Lors de son audition de confirmation au Sénat, Mme Nielsen, qui a pourtant des origines scandinaves, se fait remarquer en défendant le vœu de Donald Trump d’accueillir davantage de migrants norvégiens. « La Norvège est un pays majoritairement peuplé de Blancs, n’est-ce pas ? », lui demande le sénateur démocrate Patrick Leahy. « J’ignore cela, monsieur », répond Mme Nielsen.

De fait, Kirstjen Nielsen – déterminée au point de continuer à travailler malgré une infection respiratoire qui lui vaut une côte cassée – se démène pour montrer sa loyauté. « D’après toutes les sources interrogées, elle est plus opportuniste qu’idéologue », affirme The New Yorker. « Nielsen dira et fera tout ce que la Maison Blanche lui dicte », dit un responsable cité par l’hebdomadaire.

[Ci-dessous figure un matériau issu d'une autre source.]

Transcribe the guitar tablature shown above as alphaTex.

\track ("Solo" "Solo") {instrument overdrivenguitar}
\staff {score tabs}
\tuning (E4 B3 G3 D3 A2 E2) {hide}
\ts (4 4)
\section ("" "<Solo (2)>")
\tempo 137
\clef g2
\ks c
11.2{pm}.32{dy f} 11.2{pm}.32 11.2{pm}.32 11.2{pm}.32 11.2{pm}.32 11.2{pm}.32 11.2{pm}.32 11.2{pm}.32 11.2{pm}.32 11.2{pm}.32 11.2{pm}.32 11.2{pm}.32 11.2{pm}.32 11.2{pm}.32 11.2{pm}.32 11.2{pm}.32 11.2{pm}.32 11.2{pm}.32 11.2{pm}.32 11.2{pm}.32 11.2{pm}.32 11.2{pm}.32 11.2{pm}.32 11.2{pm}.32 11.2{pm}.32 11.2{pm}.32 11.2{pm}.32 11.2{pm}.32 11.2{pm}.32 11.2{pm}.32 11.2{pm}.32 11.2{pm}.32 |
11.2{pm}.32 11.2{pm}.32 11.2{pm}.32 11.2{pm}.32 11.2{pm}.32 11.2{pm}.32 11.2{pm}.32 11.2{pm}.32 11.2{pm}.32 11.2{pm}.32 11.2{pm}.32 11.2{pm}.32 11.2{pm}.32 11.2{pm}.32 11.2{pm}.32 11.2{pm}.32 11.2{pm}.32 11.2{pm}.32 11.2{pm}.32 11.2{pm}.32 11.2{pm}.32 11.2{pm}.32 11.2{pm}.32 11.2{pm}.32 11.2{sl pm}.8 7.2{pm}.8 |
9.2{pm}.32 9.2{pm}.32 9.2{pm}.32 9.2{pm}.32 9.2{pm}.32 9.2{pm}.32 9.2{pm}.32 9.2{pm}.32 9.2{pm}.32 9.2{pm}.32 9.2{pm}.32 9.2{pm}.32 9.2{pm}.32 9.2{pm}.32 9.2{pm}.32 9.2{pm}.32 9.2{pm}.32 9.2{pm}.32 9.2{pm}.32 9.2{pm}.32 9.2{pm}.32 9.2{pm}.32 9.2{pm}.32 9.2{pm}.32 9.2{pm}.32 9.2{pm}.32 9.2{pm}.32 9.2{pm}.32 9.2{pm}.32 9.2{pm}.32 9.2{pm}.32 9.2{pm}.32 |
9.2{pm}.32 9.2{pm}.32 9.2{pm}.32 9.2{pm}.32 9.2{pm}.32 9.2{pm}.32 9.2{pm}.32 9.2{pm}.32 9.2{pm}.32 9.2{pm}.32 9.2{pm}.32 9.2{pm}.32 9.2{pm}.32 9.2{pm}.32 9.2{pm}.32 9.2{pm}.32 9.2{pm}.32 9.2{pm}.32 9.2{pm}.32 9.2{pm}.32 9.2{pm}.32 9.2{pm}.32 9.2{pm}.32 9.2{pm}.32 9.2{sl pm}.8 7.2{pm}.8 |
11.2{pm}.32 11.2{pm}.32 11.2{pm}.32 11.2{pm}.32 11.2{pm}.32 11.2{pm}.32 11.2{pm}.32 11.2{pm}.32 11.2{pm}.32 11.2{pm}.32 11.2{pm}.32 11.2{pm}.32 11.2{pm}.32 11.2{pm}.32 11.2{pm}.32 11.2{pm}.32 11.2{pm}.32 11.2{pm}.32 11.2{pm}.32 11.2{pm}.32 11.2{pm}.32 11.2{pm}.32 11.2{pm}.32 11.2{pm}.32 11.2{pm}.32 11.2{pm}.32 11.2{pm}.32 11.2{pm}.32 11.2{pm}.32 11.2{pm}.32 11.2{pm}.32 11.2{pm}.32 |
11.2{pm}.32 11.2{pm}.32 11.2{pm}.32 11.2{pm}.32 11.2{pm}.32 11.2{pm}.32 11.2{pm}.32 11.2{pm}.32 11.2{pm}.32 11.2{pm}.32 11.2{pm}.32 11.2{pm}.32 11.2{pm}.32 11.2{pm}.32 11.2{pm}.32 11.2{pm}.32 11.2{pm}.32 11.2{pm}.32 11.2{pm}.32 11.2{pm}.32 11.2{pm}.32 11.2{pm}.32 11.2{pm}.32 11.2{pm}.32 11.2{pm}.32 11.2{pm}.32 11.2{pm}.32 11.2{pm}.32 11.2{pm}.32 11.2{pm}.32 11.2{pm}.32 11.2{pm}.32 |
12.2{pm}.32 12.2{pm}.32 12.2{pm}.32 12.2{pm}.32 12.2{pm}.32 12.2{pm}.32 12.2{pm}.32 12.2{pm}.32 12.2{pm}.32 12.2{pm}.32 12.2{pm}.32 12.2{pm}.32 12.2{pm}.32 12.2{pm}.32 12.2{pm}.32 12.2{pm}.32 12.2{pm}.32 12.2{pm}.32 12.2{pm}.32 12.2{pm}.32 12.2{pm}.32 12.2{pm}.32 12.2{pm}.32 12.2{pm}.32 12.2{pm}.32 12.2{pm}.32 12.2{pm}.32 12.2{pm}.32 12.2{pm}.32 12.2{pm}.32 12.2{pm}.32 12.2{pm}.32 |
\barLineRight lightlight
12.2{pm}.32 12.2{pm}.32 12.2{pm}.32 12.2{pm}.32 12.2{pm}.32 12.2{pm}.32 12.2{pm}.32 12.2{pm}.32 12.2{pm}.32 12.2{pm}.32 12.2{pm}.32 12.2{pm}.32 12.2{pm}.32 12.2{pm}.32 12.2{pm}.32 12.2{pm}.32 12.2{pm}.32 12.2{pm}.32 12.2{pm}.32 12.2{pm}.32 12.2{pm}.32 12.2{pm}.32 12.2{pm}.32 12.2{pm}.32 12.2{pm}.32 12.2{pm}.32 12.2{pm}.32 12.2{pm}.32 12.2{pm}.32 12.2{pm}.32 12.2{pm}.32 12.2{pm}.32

Dans une tribune à CNN, un de ses anciens camarades d’université, « ami de trente ans de Kirstjen Nielsen », s’interroge sur la manière dont « cette même personne peut être devenue, sinon l’architecte, mais l’ingénieure de ce chapitre noir de notre nation ».

Aujourd’hui, Kirstjen Nielsen incarne le visage d’une politique à laquelle est hostile une majorité d’Américains (environ deux tiers), dénoncée par quatre ex-premières dames (Rosalynn Carter, Laura Bush, Hillary Clinton, Michelle Obama) et l’actuelle, Melania Trump. Et même si cette politique recueille une majorité de soutiens chez les électeurs républicains, le Washington Post considère que « Nielsen est probablement en train de sacrifier sa crédibilité pour quelque chose qui s’apparente à une cause perdue ».